----- Provided data

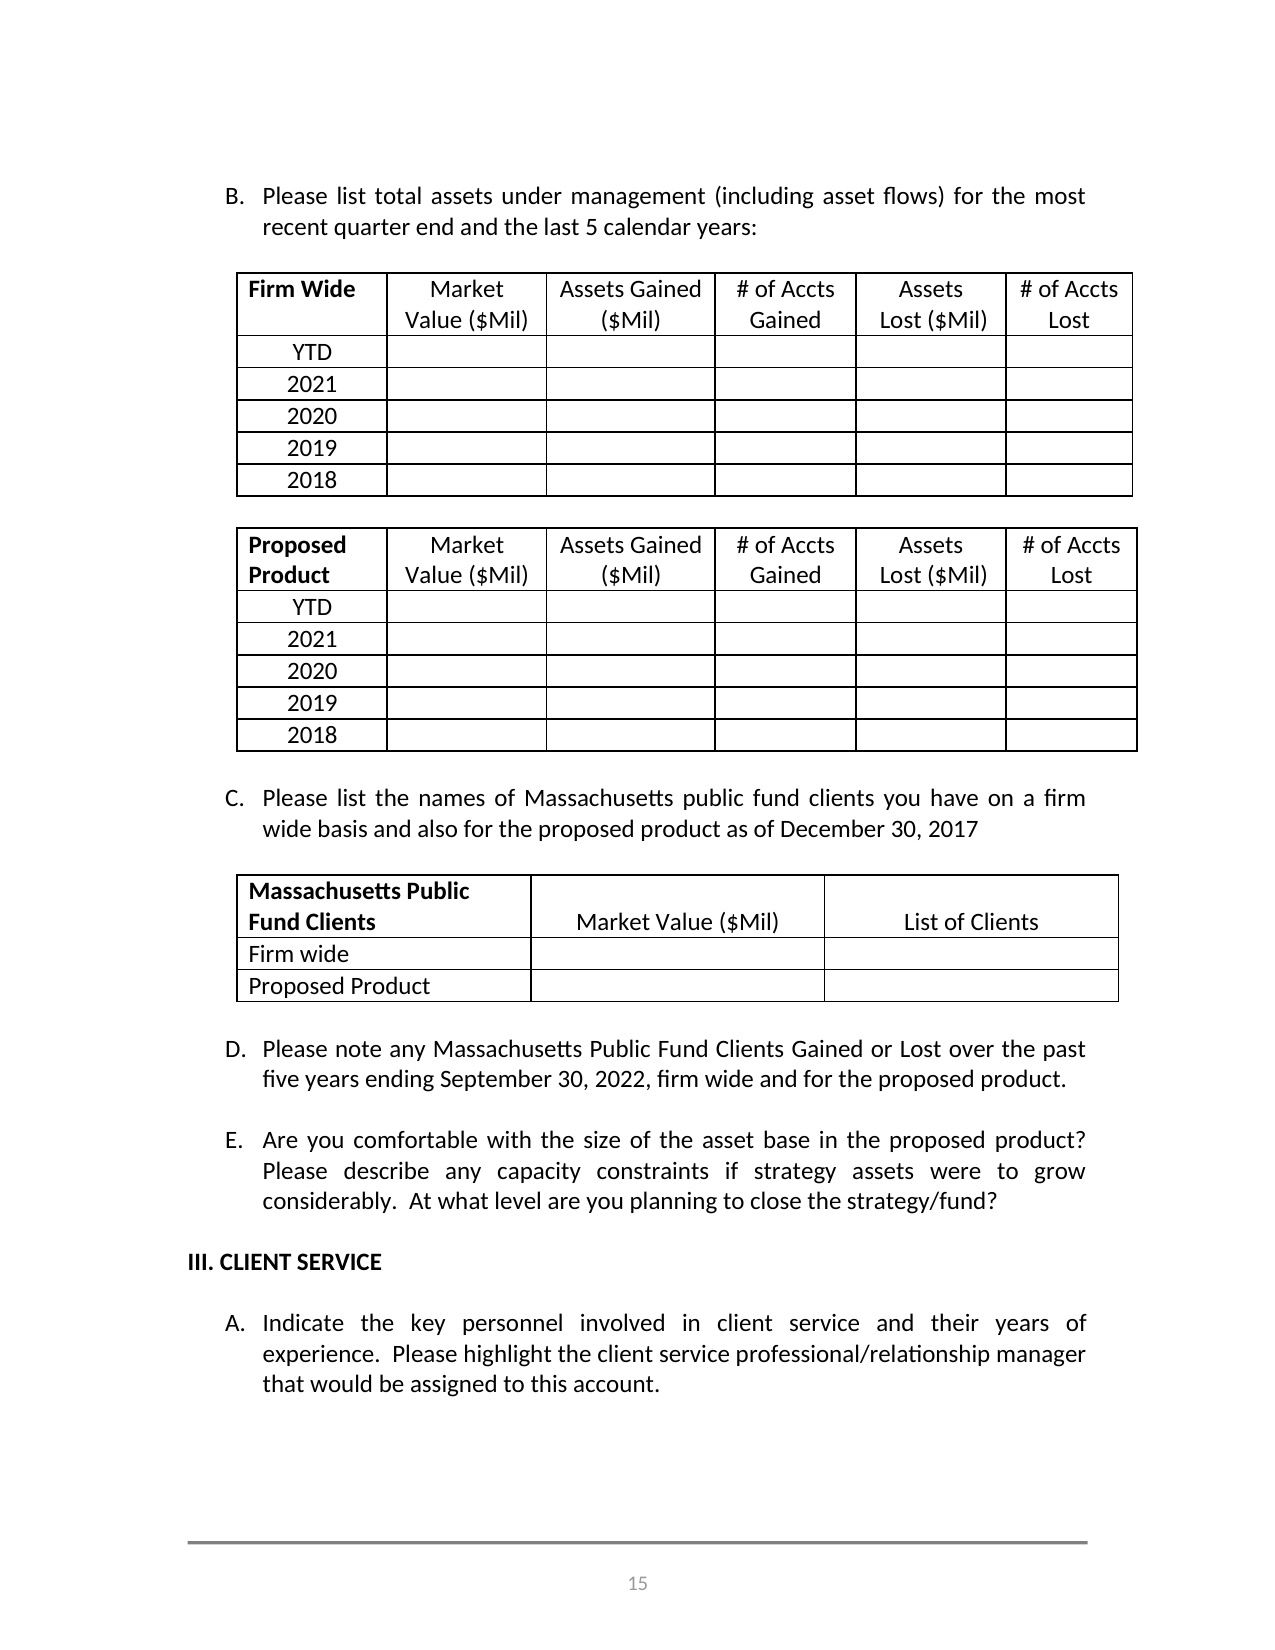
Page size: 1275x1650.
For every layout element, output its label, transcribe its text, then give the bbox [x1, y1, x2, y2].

table_cell [388, 720, 546, 750]
list Please list total assets under management (including asset flows) for the most recent quarter end and the last 5 calendar years: [225, 181, 1087, 242]
table_cell [1007, 656, 1136, 686]
table_cell [857, 720, 1005, 750]
table_cell [716, 656, 855, 686]
table_header # of Accts Gained [716, 274, 855, 335]
table_cell 2019 [238, 433, 386, 463]
table_header # of Accts Lost [1007, 274, 1132, 335]
table_cell 2020 [238, 401, 386, 431]
table_header Assets Gained ($Mil) [547, 529, 714, 590]
table_cell YTD [238, 336, 386, 367]
table_cell [547, 656, 714, 686]
list Please note any Massachusetts Public Fund Clients Gained or Lost over the past five years ending September 30, 2022, firm wide and for the proposed product. [225, 1033, 1087, 1094]
table_cell [547, 433, 714, 463]
table_cell [716, 401, 855, 431]
table_header Massachusetts Public Fund Clients [238, 876, 530, 936]
table_header Assets Gained ($Mil) [547, 274, 714, 335]
table_cell [857, 433, 1005, 463]
table_cell [1007, 368, 1132, 399]
table_cell [532, 970, 824, 1001]
table_cell 2020 [238, 656, 386, 686]
table_header Firm Wide [238, 274, 386, 335]
table_cell 2018 [238, 465, 386, 495]
table_cell [716, 368, 855, 399]
table_header Market Value ($Mil) [532, 876, 824, 936]
table_cell [716, 688, 855, 718]
table_cell [388, 336, 546, 367]
table_cell 2019 [238, 688, 386, 718]
table_cell [857, 336, 1005, 367]
table_cell [388, 623, 546, 654]
table_cell [716, 336, 855, 367]
table_cell [547, 465, 714, 495]
table_cell [547, 336, 714, 367]
table_cell [388, 465, 546, 495]
table_cell Proposed Product [238, 970, 530, 1001]
table_cell [388, 368, 546, 399]
table_cell [388, 688, 546, 718]
table_cell [825, 938, 1118, 968]
table_cell [857, 368, 1005, 399]
table_cell [388, 433, 546, 463]
table_cell [547, 720, 714, 750]
table_cell 2021 [238, 623, 386, 654]
table_cell [857, 591, 1005, 622]
table_cell YTD [238, 591, 386, 622]
table_cell Firm wide [238, 938, 530, 968]
table_cell [716, 465, 855, 495]
table_cell [825, 970, 1118, 1001]
table_header # of Accts Gained [716, 529, 855, 590]
table_cell [532, 938, 824, 968]
table_cell [388, 401, 546, 431]
table_cell [1007, 465, 1132, 495]
table_cell [1007, 688, 1136, 718]
table_cell [716, 623, 855, 654]
list Please list the names of Massachusetts public fund clients you have on a firm wide basis and also for the proposed product as of December 30, 2017 [225, 782, 1087, 843]
table_cell [547, 401, 714, 431]
table_cell [1007, 720, 1136, 750]
list Are you comfortable with the size of the asset base in the proposed product? Please describe any capacity constraints if strategy assets were to grow considerably. At what level are you planning to close the strategy/fund? [225, 1124, 1087, 1216]
table_cell [1007, 336, 1132, 367]
table_cell [388, 591, 546, 622]
table_header List of Clients [825, 876, 1118, 936]
table_cell [716, 591, 855, 622]
table_cell [1007, 401, 1132, 431]
table_cell 2018 [238, 720, 386, 750]
table_header Assets Lost ($Mil) [857, 274, 1005, 335]
table_cell [1007, 591, 1136, 622]
table_cell [547, 688, 714, 718]
list Indicate the key personnel involved in client service and their years of experience. Please highlight the client service professional/relationship manager that would be assigned to this account. [225, 1307, 1087, 1399]
table_cell [547, 368, 714, 399]
table_cell [857, 623, 1005, 654]
table_cell [716, 433, 855, 463]
table_cell [716, 720, 855, 750]
table_cell [857, 656, 1005, 686]
table_header Proposed Product [238, 529, 386, 590]
table_cell [547, 623, 714, 654]
text III. CLIENT SERVICE [187, 1246, 1087, 1277]
table_cell 2021 [238, 368, 386, 399]
table_header # of Accts Lost [1007, 529, 1136, 590]
table_header Market Value ($Mil) [388, 529, 546, 590]
table_cell [1007, 433, 1132, 463]
table_cell [547, 591, 714, 622]
table_cell [857, 465, 1005, 495]
table_cell [1007, 623, 1136, 654]
table_cell [857, 401, 1005, 431]
table_cell [388, 656, 546, 686]
table_header Assets Lost ($Mil) [857, 529, 1005, 590]
table_cell [857, 688, 1005, 718]
table_header Market Value ($Mil) [388, 274, 546, 335]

----------

* The problem:
Tally the lines above that hold "Massachusetts" and write the result as a lone number.

* Task solution:
3